Ross Eadie says he has no plans to resign from the Winnipeg Police Board, which is reviewing the city councillor's conduct following an incident that landed him in a "drunk tank" in November.

The Mynarski councillor has not attended any police board meetings since the Nov. 7 incident, in which he woke up at the Main Street Project — an emergency shelter with an alcohol detox unit — following a night out.

Eadie's fate as a member of the board could be decided in the next couple of weeks.

"While we are doing inquires, there is a requirement under the code of ethics for a person to refrain [from] activities on the board," Barry Tuckett, the board's vice-chair, told reporters on Friday.

Barry Tuckett

Winnipeg Police Board vice-chair Barry Tuckett says some details about the Nov. 7 incident involving Ross Eadie have come to the board's attention, which is why it's looking into his conduct. (Sean Kavanagh/CBC)

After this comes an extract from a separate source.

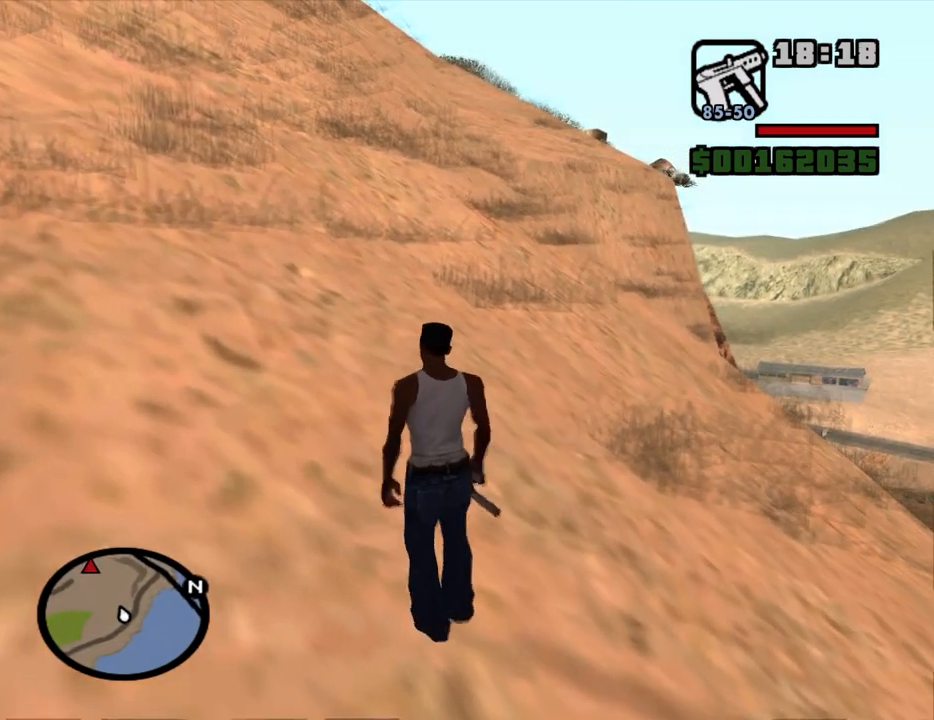
{"keys": ["w"], "mouse": [], "events": []}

"You can use the term suspended; basically, Coun. Eadie has to refrain from any activities on the board until our inquiries are completed."

Tuckett is leading the review as board chair Scott Gillingham is recusing himself in this case to avoid any inference of bias, since he and Eadie are both councillors.

The board has been looking into Eadie's conduct for the past few weeks, he said. Information about what happened will be gathered and judged according to the board's code of conduct, Tuckett said.

Range of outcomes

​"If there is a breach, there could be a number of consequences," he said. "It could be just a reprimand, could be asking for a resignation or asking the mayor …"

Eadie said while the incident has been embarrassing, he has not violated the board's code of conduct.

"It is strenuous and whenever we're in the media here, my sister in Athabasca city is reading in the paper about her drunk brother. It's very humiliating, and I'm just really looking forward to it being over," he said.

RAW: Ross Eadie on his leave of absence1:52

Eadie has previously acknowledged that he was likely belligerent after he "had way too much to drink" at multiple bars and venues with a friend before he ended up at the Main Street Project on the morning of Nov. 7.

He said someone phoned the mayor's office after he left the shelter to report what happened.

"I passed out — I don't recall anything — in a public place, and I was treated that way," Eadie said. "So whatever their decision is, I will have to make some decisions at that point."